The emotional core of the song lies in its treatment of jealousy and nostalgia as intertwined experiences. The narrator does not simply miss the former partner in the abstract; they miss what those two people were capable of being together, the version of the relationship that existed before its end. This distinction between missing a person and missing a shared experience is one of the song's more nuanced emotional observations, elevating it above simpler romantic loss narratives.

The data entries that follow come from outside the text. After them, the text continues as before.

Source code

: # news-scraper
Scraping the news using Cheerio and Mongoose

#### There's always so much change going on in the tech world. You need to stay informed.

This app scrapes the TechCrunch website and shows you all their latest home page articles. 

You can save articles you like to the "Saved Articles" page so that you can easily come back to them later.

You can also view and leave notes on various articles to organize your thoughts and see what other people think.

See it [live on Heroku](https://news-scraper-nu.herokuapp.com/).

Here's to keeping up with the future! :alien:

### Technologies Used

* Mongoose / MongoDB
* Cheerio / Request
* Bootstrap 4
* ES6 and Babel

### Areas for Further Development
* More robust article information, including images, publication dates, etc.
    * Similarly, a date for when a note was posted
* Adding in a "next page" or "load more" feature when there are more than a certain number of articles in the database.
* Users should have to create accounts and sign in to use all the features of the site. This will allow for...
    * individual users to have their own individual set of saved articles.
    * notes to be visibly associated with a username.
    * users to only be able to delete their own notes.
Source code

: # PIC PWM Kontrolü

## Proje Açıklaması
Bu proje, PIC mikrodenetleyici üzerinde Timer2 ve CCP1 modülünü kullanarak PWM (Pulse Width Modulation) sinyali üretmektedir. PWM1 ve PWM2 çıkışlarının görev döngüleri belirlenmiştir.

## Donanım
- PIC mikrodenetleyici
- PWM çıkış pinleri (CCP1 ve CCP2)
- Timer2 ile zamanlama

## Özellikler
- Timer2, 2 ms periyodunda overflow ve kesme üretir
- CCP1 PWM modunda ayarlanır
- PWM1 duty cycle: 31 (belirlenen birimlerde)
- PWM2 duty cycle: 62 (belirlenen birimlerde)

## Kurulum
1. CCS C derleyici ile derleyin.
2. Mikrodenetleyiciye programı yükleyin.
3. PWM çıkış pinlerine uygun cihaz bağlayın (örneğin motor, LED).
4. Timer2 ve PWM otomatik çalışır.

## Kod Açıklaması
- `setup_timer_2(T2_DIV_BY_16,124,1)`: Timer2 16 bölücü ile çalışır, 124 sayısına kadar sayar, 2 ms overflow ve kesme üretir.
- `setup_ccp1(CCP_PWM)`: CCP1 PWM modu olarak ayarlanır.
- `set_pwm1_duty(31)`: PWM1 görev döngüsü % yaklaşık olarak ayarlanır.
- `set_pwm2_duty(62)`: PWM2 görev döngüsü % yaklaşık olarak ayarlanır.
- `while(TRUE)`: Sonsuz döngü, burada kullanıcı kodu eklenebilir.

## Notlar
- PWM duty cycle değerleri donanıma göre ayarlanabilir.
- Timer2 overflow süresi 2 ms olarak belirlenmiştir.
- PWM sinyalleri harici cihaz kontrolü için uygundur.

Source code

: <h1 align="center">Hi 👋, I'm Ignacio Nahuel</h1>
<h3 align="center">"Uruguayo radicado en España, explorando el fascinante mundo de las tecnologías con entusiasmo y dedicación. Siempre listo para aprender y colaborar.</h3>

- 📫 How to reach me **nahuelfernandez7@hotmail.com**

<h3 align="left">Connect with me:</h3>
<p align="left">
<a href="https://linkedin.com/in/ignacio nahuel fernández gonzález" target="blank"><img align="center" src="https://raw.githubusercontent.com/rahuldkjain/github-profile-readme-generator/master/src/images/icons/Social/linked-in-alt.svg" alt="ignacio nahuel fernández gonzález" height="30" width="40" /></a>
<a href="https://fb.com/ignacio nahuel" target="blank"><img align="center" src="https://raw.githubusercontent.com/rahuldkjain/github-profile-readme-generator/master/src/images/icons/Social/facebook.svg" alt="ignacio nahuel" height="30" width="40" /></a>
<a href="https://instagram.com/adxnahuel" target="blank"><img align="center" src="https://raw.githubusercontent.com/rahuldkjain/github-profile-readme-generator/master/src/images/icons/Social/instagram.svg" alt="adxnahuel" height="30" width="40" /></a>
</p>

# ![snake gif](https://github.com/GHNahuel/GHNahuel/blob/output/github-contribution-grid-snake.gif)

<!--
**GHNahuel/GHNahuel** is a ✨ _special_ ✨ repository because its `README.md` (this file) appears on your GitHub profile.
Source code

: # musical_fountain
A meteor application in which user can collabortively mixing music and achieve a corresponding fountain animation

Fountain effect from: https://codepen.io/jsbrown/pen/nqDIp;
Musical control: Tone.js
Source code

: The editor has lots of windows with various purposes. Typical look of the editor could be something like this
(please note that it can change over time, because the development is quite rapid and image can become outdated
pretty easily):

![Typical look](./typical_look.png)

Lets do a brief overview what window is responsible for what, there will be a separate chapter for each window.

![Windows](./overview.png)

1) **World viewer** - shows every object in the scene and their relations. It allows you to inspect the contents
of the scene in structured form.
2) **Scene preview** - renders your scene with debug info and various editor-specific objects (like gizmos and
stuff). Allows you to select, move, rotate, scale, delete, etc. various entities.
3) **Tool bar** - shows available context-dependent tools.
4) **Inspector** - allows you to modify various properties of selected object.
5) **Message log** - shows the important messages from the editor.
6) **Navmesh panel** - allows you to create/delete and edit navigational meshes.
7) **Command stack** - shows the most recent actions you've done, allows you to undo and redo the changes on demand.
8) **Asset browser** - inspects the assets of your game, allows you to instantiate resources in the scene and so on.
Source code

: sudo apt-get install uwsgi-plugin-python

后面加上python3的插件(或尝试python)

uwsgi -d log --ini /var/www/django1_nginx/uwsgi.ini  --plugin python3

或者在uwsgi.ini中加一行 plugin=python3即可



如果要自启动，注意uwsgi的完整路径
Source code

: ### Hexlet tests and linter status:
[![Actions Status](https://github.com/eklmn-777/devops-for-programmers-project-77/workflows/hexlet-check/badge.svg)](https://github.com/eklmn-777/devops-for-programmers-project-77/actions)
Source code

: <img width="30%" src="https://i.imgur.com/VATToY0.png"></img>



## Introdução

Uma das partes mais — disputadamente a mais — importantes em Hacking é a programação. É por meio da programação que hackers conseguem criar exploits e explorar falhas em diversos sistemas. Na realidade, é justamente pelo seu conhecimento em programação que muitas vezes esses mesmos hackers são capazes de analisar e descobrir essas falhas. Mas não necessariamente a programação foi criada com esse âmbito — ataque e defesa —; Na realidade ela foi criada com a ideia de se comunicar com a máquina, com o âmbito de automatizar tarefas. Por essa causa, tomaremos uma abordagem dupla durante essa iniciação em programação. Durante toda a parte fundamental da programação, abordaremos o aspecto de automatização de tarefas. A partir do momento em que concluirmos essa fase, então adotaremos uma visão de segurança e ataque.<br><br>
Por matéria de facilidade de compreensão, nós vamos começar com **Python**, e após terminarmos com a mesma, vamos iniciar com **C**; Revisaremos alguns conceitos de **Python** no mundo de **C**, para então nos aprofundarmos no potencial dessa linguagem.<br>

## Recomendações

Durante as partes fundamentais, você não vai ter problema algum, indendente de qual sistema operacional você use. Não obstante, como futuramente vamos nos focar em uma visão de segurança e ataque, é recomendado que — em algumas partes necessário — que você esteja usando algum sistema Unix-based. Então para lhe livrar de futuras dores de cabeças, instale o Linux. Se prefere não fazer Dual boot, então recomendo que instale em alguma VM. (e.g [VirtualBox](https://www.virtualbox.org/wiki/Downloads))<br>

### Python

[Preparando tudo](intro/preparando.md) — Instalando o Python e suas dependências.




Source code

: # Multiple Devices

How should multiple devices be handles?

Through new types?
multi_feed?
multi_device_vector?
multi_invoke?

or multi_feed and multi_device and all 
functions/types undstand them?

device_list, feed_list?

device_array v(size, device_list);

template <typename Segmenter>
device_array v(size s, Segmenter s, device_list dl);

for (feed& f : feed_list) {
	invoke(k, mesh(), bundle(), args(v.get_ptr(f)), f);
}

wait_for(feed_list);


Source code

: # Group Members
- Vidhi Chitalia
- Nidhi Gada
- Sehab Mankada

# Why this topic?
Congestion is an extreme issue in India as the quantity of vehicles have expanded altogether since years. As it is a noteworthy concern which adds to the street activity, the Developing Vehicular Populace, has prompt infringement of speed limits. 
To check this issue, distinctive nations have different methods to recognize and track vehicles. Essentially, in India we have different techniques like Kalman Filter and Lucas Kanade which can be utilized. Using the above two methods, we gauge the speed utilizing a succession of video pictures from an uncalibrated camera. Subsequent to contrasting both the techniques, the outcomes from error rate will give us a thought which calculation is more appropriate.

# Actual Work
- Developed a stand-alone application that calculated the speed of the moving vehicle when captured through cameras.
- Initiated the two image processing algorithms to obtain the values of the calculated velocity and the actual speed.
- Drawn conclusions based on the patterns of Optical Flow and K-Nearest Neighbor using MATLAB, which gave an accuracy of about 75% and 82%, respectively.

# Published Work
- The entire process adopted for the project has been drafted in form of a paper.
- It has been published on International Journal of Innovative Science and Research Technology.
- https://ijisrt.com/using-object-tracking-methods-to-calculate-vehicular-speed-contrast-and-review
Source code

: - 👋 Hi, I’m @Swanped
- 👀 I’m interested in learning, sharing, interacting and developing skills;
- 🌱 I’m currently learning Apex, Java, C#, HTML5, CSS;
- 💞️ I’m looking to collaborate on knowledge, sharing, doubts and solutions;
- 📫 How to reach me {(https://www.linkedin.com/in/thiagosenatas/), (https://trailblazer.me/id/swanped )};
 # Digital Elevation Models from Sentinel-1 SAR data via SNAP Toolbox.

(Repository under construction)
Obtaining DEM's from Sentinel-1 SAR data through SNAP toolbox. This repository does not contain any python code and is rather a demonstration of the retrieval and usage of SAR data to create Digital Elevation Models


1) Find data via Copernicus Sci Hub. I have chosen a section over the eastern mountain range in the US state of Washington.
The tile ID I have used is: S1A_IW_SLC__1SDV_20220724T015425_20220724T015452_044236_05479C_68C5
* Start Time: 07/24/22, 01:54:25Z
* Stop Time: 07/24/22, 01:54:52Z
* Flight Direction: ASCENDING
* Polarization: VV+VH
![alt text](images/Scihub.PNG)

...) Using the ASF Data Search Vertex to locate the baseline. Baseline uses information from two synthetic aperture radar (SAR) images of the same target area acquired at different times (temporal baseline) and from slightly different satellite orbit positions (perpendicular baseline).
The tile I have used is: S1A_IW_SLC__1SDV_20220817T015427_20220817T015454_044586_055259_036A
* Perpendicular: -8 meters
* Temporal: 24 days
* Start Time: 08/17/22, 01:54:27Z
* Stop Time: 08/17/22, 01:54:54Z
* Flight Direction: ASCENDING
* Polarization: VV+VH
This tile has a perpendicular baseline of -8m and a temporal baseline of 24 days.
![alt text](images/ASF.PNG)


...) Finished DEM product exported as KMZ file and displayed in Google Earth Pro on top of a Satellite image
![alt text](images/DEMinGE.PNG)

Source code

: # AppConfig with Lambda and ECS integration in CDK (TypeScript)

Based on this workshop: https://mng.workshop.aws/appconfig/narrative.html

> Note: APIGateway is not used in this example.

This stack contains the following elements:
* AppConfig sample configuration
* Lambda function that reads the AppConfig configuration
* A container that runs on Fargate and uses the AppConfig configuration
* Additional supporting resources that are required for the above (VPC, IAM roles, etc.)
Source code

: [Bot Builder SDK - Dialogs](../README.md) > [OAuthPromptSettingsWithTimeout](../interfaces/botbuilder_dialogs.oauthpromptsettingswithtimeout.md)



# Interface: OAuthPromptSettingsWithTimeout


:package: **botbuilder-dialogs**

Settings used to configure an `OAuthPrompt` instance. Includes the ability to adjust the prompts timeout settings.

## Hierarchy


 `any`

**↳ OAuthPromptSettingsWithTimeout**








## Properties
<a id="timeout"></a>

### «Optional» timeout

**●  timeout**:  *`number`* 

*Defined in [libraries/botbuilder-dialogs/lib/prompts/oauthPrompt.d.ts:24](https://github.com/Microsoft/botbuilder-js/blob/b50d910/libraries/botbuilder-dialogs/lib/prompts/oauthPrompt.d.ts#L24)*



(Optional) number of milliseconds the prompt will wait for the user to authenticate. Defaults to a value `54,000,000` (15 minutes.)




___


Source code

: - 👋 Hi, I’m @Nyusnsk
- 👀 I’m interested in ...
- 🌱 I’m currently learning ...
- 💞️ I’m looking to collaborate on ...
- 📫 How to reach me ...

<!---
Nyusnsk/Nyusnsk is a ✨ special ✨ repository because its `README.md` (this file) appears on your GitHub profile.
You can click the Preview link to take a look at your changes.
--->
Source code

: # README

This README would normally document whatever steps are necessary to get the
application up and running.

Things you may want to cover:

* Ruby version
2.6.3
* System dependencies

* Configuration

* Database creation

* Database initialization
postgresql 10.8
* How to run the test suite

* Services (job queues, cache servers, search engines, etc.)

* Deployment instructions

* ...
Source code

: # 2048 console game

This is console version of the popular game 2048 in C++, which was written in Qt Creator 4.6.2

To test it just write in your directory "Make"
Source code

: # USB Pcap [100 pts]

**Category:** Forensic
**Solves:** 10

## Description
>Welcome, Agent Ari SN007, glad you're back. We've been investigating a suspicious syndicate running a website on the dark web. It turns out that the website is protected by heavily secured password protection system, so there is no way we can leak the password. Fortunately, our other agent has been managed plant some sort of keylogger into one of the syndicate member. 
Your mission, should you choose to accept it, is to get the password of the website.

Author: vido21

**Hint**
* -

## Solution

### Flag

The song's lyrical approach is honest and direct without being melodramatic. Nick Santino delivers the perspective of a narrator who is capable of acknowledging pain without collapsing into self-pity, and this emotional steadiness is one of the reasons the song resonated with its audience. Young listeners in particular responded to the authenticity of the emotional scenario, which was specific enough to feel genuine and universal enough to map onto a wide range of personal experiences. The scenario of witnessing a former partner's happiness with someone new is one of the most common and painful features of romantic life, and the song articulates it with unusual precision.

Culturally, "Like We Used To" arrived in a period when pop-rock and emo-influenced music was finding new audiences through social media and streaming platforms, even as the format's commercial infrastructure was changing. The song's emotional directness and melodic accessibility made it well-suited to the kind of personal sharing and playlist curation that characterized music discovery on platforms like YouTube and Last.fm in 2010. Listeners who encountered the song in those contexts often did so through recommendation rather than radio exposure, which contributed to its slow-building but sustained audience.

The song has also been read as exemplifying the emotional economy of the pop-punk and pop-rock tradition from which A Rocket to the Moon emerged. In that tradition, vulnerability is not a weakness but a stylistic and emotional commitment, and the ability to articulate private pain in public and musical terms is treated as a form of authenticity. "Like We Used To" fulfills these generic expectations while bringing enough melodic specificity to distinguish itself from less memorable exercises in the form.

The song's lasting cultural presence, evidenced by its substantial YouTube view count accumulated over more than a decade after release, reflects its alignment with a specific but widespread emotional experience that does not age out of relevance. Songs about watching former loves move forward have a permanent emotional currency, and this one's combination of melodic strength and lyrical specificity has helped it maintain visibility long after the band's active period ended.